La chaleur produite n'est plus évacuée vers l'espace mais reste confinée au niveau de l'atmosphère terrestre.

La lumière du soleil atteint le sol. Une partie des rayons est absorbée. Le reste est réfléchi sous forme de rayons infrarouges.

Or l'air contient des gaz qui arrêtent une partie des rayons réfléchis par la Terre.

Ceux-ci réchauffent l'atmosphère. Si l'effet de serre ne s'exerçait pas, la température de la Terre serait en dessous de zéro. Mais le développement industriel et agricole est responsable d'un dégagement croissant de gaz et participe à l'accroissement trop rapide de l'effet de serre.

C'est le savant suédois Svante Arrhenius qui le premier énonça la théorie de l'effet de serre. Dans ses conclusions, il montrait la relation de cet effet avec la consommation de charbon.

Conséquences de l'effet de serre

Sous l'action de différents gaz (notamment le dioxyde de carbone) la température moyenne de la Terre augmente. En 1890, la température moyenne du globe était de 14,5°C. Elle a atteint 15,2°C en 1990.

Cette augmentation pourtant infime a de graves conséquences sur l'environnement.

Les pôles voient leur calotte glacière fondre, entraînant ainsi une montée des eaux. Depuis 1982, le niveau des océans aurait monté de 0,2 mm.

Solutions pour l'effet de serre

En 1992 à Rio, la Conférence des Nations unies sur l'environnement et le développement a attiré l'attention des pays du monde sur les risques écologiques majeurs qu'entraînerait une trop forte augmentation de l'effet de serre, et a rédigé une Convention sur le climat pour la protection de l'atmosphère.

En 1997, le Sommet de Kyoto a étudié les moyens de limiter le réchauffement de la Terre.

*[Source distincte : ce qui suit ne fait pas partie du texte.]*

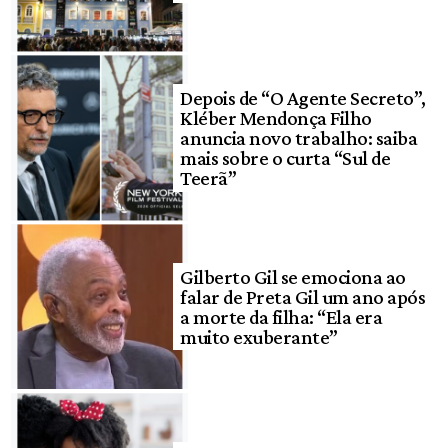
Depois de “O Agente Secreto”,
Kléber Mendonça Filho
anuncia novo trabalho: saiba
mais sobre o curta “Sul de
Teerã”
Gilberto Gil se emociona ao
falar de Preta Gil um ano após
a morte da filha: “Ela era
muito exuberante”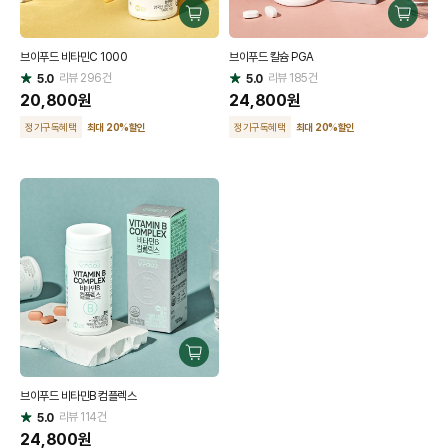
구
구
매
매
브이푸드 비타민C 1000
브이푸드 칼슘 PGA
하
하
리뷰
296
건
기
리뷰
185
건
기
5.0
5.0
별
별
점
20,800
원
점
24,800
원
정기구독혜택
최대 20
%
할인
정기구독혜택
최대 20
%
할인
구
매
브이푸드 비타민B 컴플렉스
하
리뷰
114
건
기
5.0
별
점
24,800
원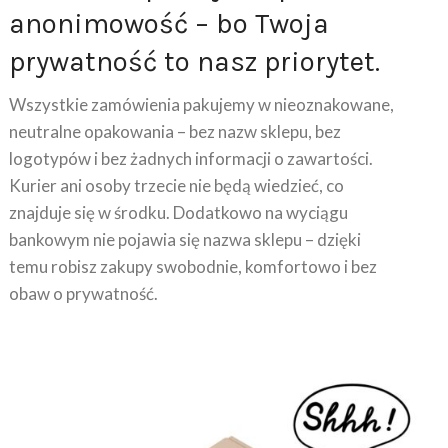
prywatność to nasz priorytet.
Wszystkie zamówienia pakujemy w nieoznakowane,
neutralne opakowania – bez nazw sklepu, bez
logotypów i bez żadnych informacji o zawartości.
Kurier ani osoby trzecie nie będą wiedzieć, co
znajduje się w środku. Dodatkowo na wyciągu
bankowym nie pojawia się nazwa sklepu – dzięki
temu robisz zakupy swobodnie, komfortowo i bez
obaw o prywatność.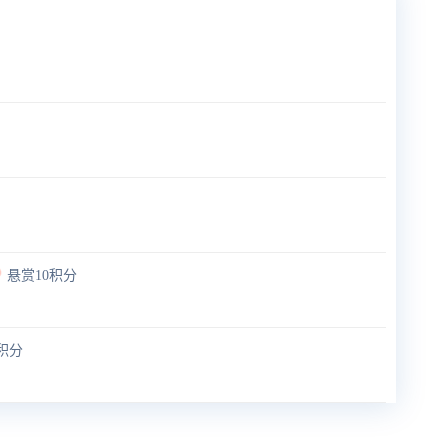
悬赏10积分
积分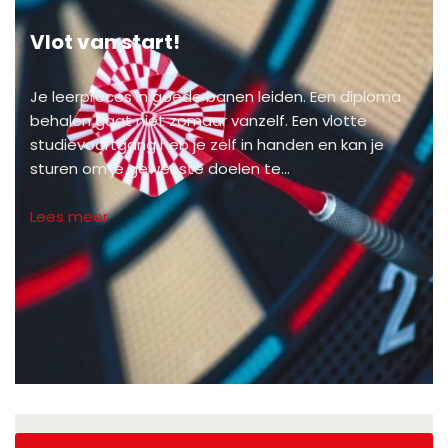
Vlot van start!
Je leerproces in goede banen leiden. Een diploma
behalen gaat niet zomaar vanzelf. Een vlotte
studievoortgang heb je zelf in handen en kan je
sturen om je gewenste doelen te…
Lees meer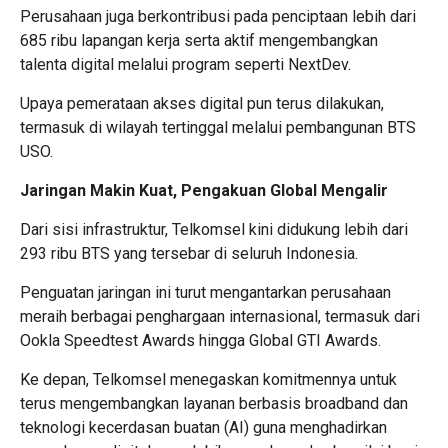
Perusahaan juga berkontribusi pada penciptaan lebih dari
685 ribu lapangan kerja serta aktif mengembangkan
talenta digital melalui program seperti NextDev.
Upaya pemerataan akses digital pun terus dilakukan,
termasuk di wilayah tertinggal melalui pembangunan BTS
USO.
Jaringan Makin Kuat, Pengakuan Global Mengalir
Dari sisi infrastruktur, Telkomsel kini didukung lebih dari
293 ribu BTS yang tersebar di seluruh Indonesia.
Penguatan jaringan ini turut mengantarkan perusahaan
meraih berbagai penghargaan internasional, termasuk dari
Ookla Speedtest Awards hingga Global GTI Awards.
Ke depan, Telkomsel menegaskan komitmennya untuk
terus mengembangkan layanan berbasis broadband dan
teknologi kecerdasan buatan (AI) guna menghadirkan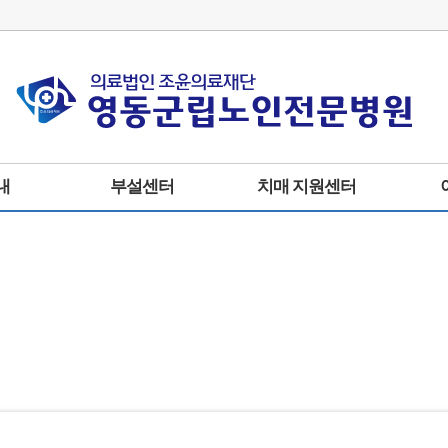
내
부설센터
치매 지원센터
물리치료실
지원프로그램안내
진료
사회복지실
전문의Q&A
입/퇴
영양실
치매자료실
비급
치매환자 가족상담
증명서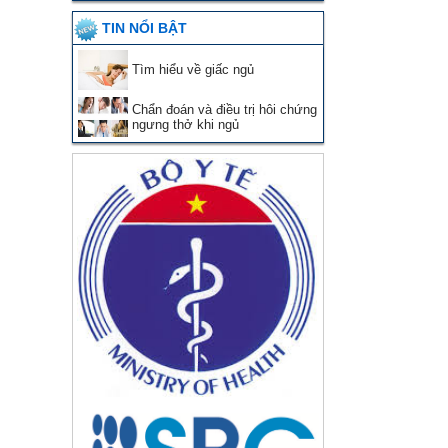
TIN NỔI BẬT
Tìm hiểu về giấc ngủ
Chẩn đoán và điều trị hôi chứng
ngưng thở khi ngủ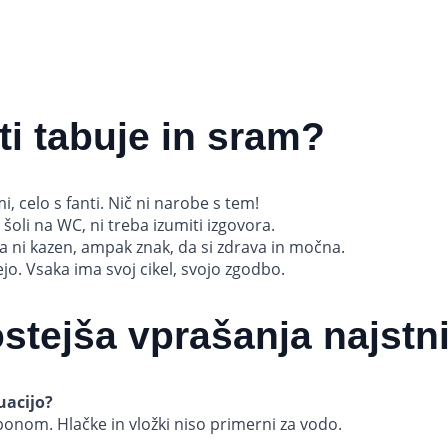
i tabuje in sram?
i, celo s fanti. Nič ni narobe s tem!
 šoli na WC, ni treba izumiti izgovora.
a ni kazen, ampak znak, da si zdrava in močna.
o. Vsaka ima svoj cikel, svojo zgodbo.
stejša vprašanja najstn
uacijo?
onom. Hlačke in vložki niso primerni za vodo.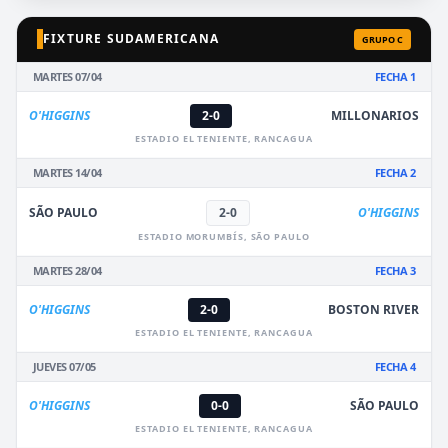
FIXTURE SUDAMERICANA
GRUPO C
MARTES 07/04
FECHA 1
O'HIGGINS
2-0
MILLONARIOS
ESTADIO EL TENIENTE, RANCAGUA
MARTES 14/04
FECHA 2
SÃO PAULO
2-0
O'HIGGINS
ESTADIO MORUMBÍS, SÃO PAULO
MARTES 28/04
FECHA 3
O'HIGGINS
2-0
BOSTON RIVER
ESTADIO EL TENIENTE, RANCAGUA
JUEVES 07/05
FECHA 4
O'HIGGINS
0-0
SÃO PAULO
ESTADIO EL TENIENTE, RANCAGUA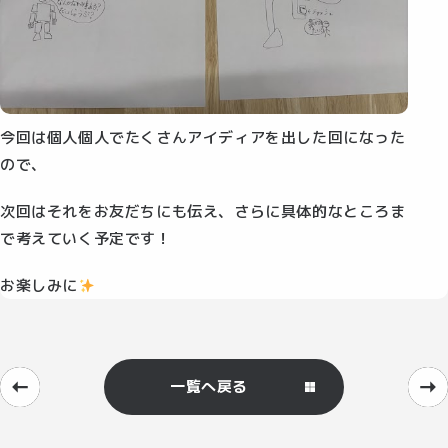
今回は個人個人でたくさんアイディアを出した回になった
ので、
次回はそれをお友だちにも伝え、さらに具体的なところま
で考えていく予定です！
お楽しみに
一覧へ戻る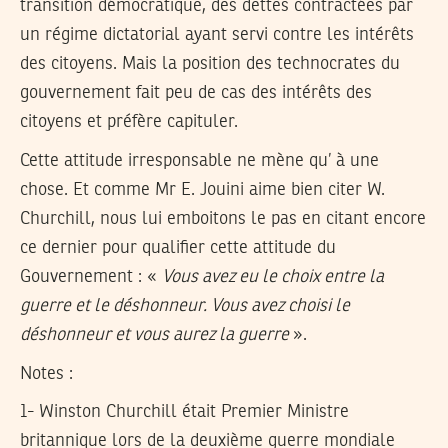
transition démocratique, des dettes contractées par
un régime dictatorial ayant servi contre les intérêts
des citoyens. Mais la position des technocrates du
gouvernement fait peu de cas des intérêts des
citoyens et préfère capituler.
Cette attitude irresponsable ne mène qu’ à une
chose. Et comme Mr E. Jouini aime bien citer W.
Churchill, nous lui emboitons le pas en citant encore
ce dernier pour qualifier cette attitude du
Gouvernement : «
Vous avez eu le choix entre la
guerre et le déshonneur. Vous avez choisi le
déshonneur et vous aurez la guerre
».
Notes :
1- Winston Churchill était Premier Ministre
britannique lors de la deuxième guerre mondiale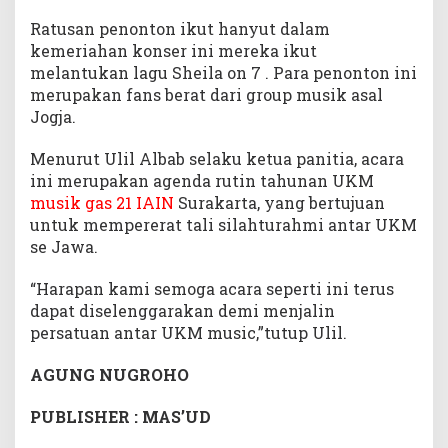
Ratusan penonton ikut hanyut dalam
kemeriahan konser ini mereka ikut
melantukan lagu Sheila on 7 . Para penonton ini
merupakan fans berat dari group musik asal
Jogja.
Menurut Ulil Albab selaku ketua panitia, acara
ini merupakan agenda rutin tahunan UKM
musik gas 21 IAIN
Surakarta, yang bertujuan
untuk mempererat tali silahturahmi antar UKM
se Jawa.
“Harapan kami semoga acara seperti ini terus
dapat diselenggarakan demi menjalin
persatuan antar UKM music,”tutup Ulil.
AGUNG NUGROHO
PUBLISHER : MAS’UD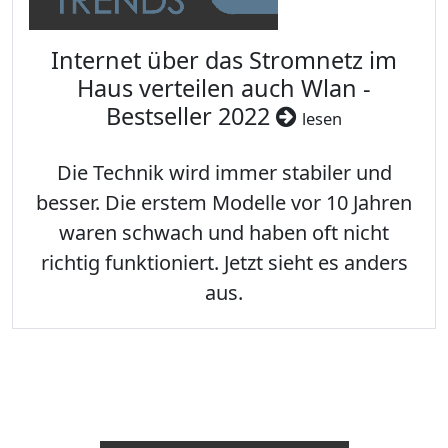
Internet über das Stromnetz im
Haus verteilen auch Wlan -
Bestseller 2022
lesen
Die Technik wird immer stabiler und
besser. Die erstem Modelle vor 10 Jahren
waren schwach und haben oft nicht
richtig funktioniert. Jetzt sieht es anders
aus.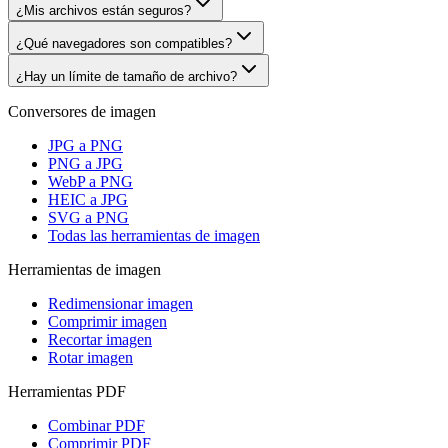
¿Mis archivos están seguros?
¿Qué navegadores son compatibles?
¿Hay un límite de tamaño de archivo?
Conversores de imagen
JPG a PNG
PNG a JPG
WebP a PNG
HEIC a JPG
SVG a PNG
Todas las herramientas de imagen
Herramientas de imagen
Redimensionar imagen
Comprimir imagen
Recortar imagen
Rotar imagen
Herramientas PDF
Combinar PDF
Comprimir PDF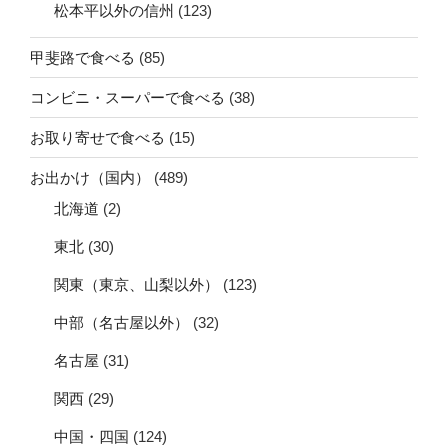
松本平以外の信州
(123)
甲斐路で食べる
(85)
コンビニ・スーパーで食べる
(38)
お取り寄せで食べる
(15)
お出かけ（国内）
(489)
北海道
(2)
東北
(30)
関東（東京、山梨以外）
(123)
中部（名古屋以外）
(32)
名古屋
(31)
関西
(29)
中国・四国
(124)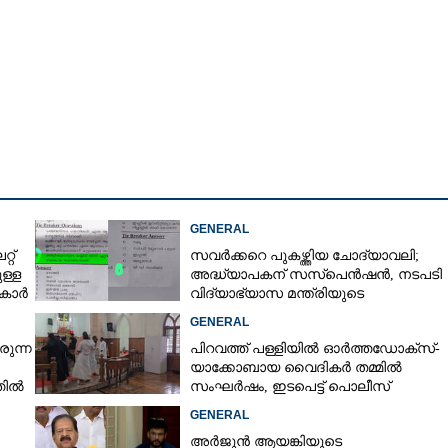
GENERAL
റ്
സവർക്കറെ പുകഴ്ത്തിയ ചോദ്യാവലി;
ള്ള
അദ്ധ്യാപകന് സസ്‌പെൻഷൻ, നടപടി
ുകാർ
വിദ്യാഭ്യാസ മന്ത്രിയുടെ
നിർദേശപ്രകാരം
GENERAL
രുന്ന
പിറവത്ത് പള്ളിയിൽ ഓർത്തഡോക്സ്-
യാക്കോബായ വൈദികർ തമ്മിൽ
Share this link
്തിൽ
സംഘർഷം, ഇടപെട്ട് പൊലീസ്
GENERAL
അർജുൻ ആയങ്കിയുടെ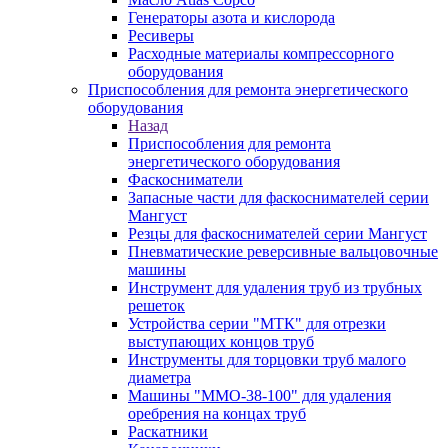
Генераторы азота и кислорода
Ресиверы
Расходные материалы компрессорного
оборудования
Приспособления для ремонта энергетического
оборудования
Назад
Приспособления для ремонта
энергетического оборудования
Фаскосниматели
Запасные части для фаскоснимателей серии
Мангуст
Резцы для фаскоснимателей серии Мангуст
Пневматические реверсивные вальцовочные
машины
Инструмент для удаления труб из трубных
решеток
Устройства серии "МТК" для отрезки
выступающих концов труб
Инструменты для торцовки труб малого
диаметра
Машины "ММО-38-100" для удаления
оребрения на концах труб
Раскатники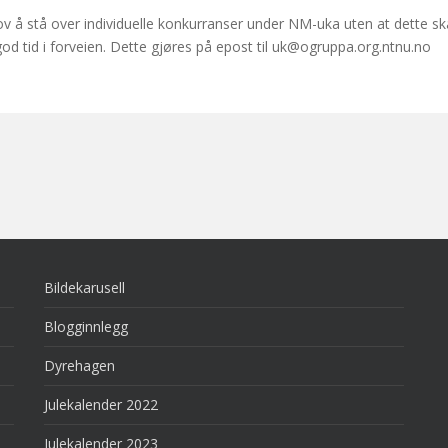
v å stå over individuelle konkurranser under NM-uka uten at dette s
od tid i forveien. Dette gjøres på epost til uk@ogruppa.org.ntnu.no
Bildekarusell
Blogginnlegg
Dyrehagen
Julekalender 2022
Julekalender 2023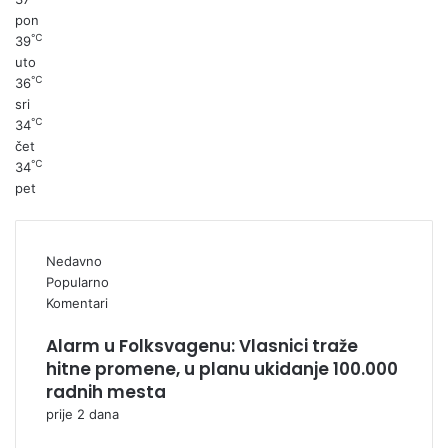
pon
℃
39
uto
℃
36
sri
℃
34
čet
℃
34
pet
Nedavno
Popularno
Komentari
Alarm u Folksvagenu: Vlasnici traže
hitne promene, u planu ukidanje 100.000
radnih mesta
prije 2 dana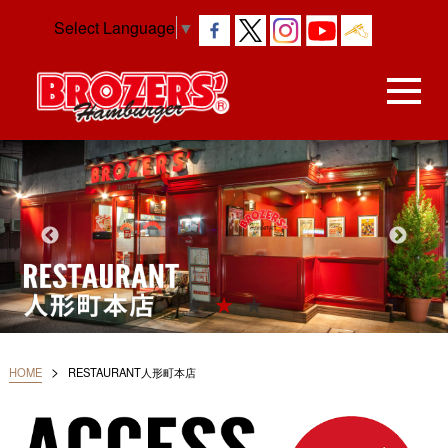
Select Language
▼
>
HOME
RESTAURANT人形町本店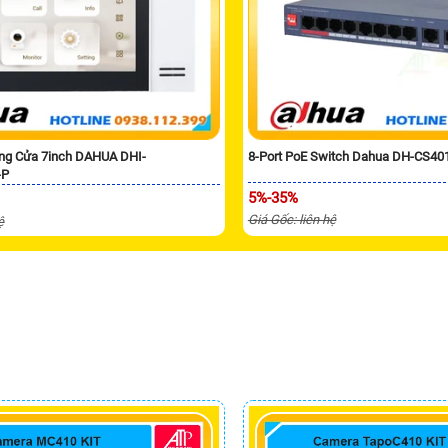
ng Cửa 7inch DAHUA DHI-
8-Port PoE Switch Dahua DH-CS40
-P
5%-35%
Giá Gốc: liên hệ
ệ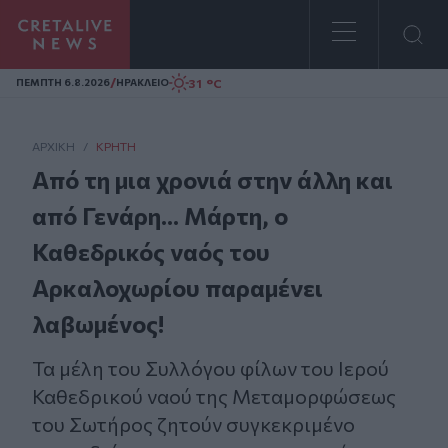
Homepage
/
31 °C
ΠΕΜΠΤΗ 6.8.2026
ΗΡΑΚΛΕΙΟ
ΑΡΧΙΚΗ
/
ΚΡΉΤΗ
Από τη μια χρονιά στην άλλη και
από Γενάρη... Μάρτη, ο
Καθεδρικός ναός του
Αρκαλοχωρίου παραμένει
λαβωμένος!
Τα μέλη του Συλλόγου φίλων του Ιερού
Καθεδρικού ναού της Μεταμορφώσεως
του Σωτήρος ζητούν συγκεκριμένο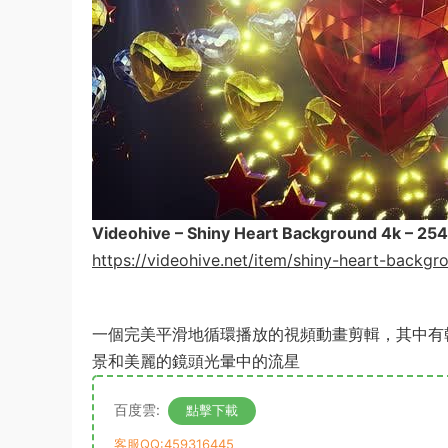
Videohive – Shiny Heart Background 4k – 25
https://videohive.net/item/shiny-heart-backg
一個完美平滑地循環播放的視頻動畫剪輯，其中有
景和美麗的鏡頭光暈中的流星
百度雲:
點擊下載
客服QQ:459316445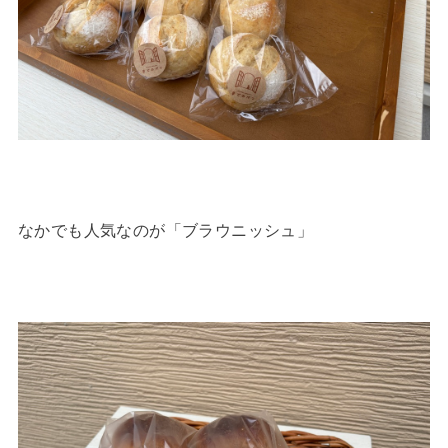
なかでも人気なのが「ブラウニッシュ」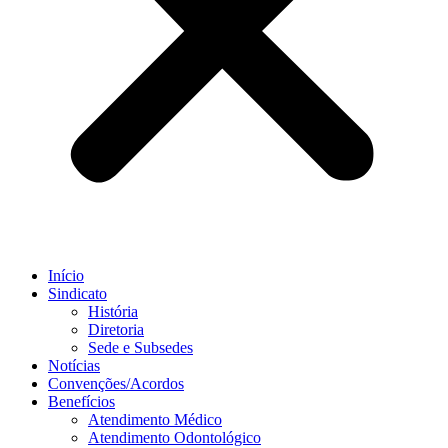
Início
Sindicato
História
Diretoria
Sede e Subsedes
Notícias
Convenções/Acordos
Benefícios
Atendimento Médico
Atendimento Odontológico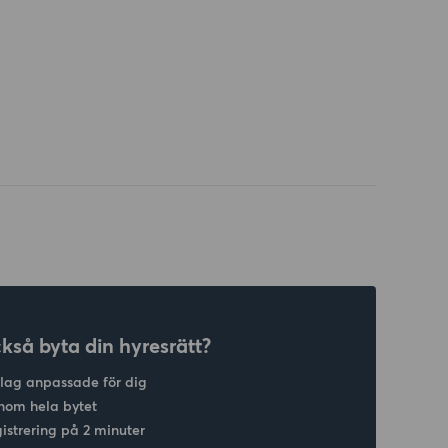
ckså byta din hyresrätt?
slag anpassade för dig
nom hela bytet
gistrering på 2 minuter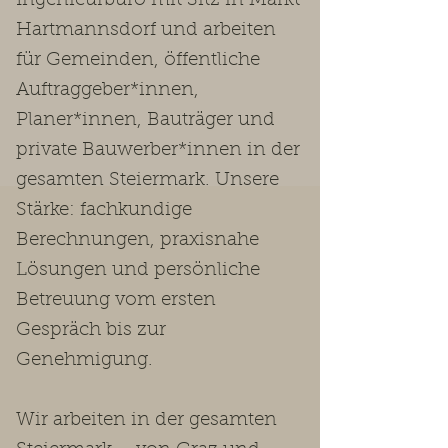
Ingenieurbüro mit Sitz in Markt
Hartmannsdorf und arbeiten
für Gemeinden, öffentliche
Auftraggeber*innen,
Planer*innen, Bauträger und
private Bauwerber*innen in der
gesamten Steiermark. Unsere
Stärke: fachkundige
Berechnungen, praxisnahe
Lösungen und persönliche
Betreuung vom ersten
Gespräch bis zur
Genehmigung.
Wir arbeiten in der gesamten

Cent cinquante neuf pays, dont les Etats-Unis, ont conclu un accord afin de réduire leurs émissions de gaz (en particulier le dioxyde de carbone dont l'importance est attribuée à l'utilisation toujours croissante des énergies fossiles : pétrole, gaz naturel, charbon) à 6% par rapport à 1990, entre 2008 et 2012.

Les Européens devront, d'après les engagements pris pendant le Sommet, réduire globalement de 8% les émissions de gaz (de 0% pour la France, dont l'énergie est surtout nucléaire), les Américains (qui sont les premiers émetteurs mondiaux) de 7% et les Japonais de 6%.

Pour les Etats-Unis, 7% de baisse des émissions de gaz représentent une réduction de 30% de la consommation d'énergie.

Malheureusement, seuls la Suisse, le Luxembourg, l'Allemagne et les Pays-Bas semblent, à ce jour, avoir réussi à maîtriser leurs rejets.

Le réchauffement climatique apparaît au premier plan fin 2006, avec deux événements : un film produit par Al Gore (ancien vice-président américain) et le rapport Stern (économiste britannique), annonce pour la planète un avenir alarmant : le PIB mondial pourrait ainsi baisser de 5 à 20%, ce qui coûterait environ 5 500 milliards à l'économie mondiale, crise qui pourrait s'apparenter aux chocs des grandes guerres ou à la crise mondiale de 1929.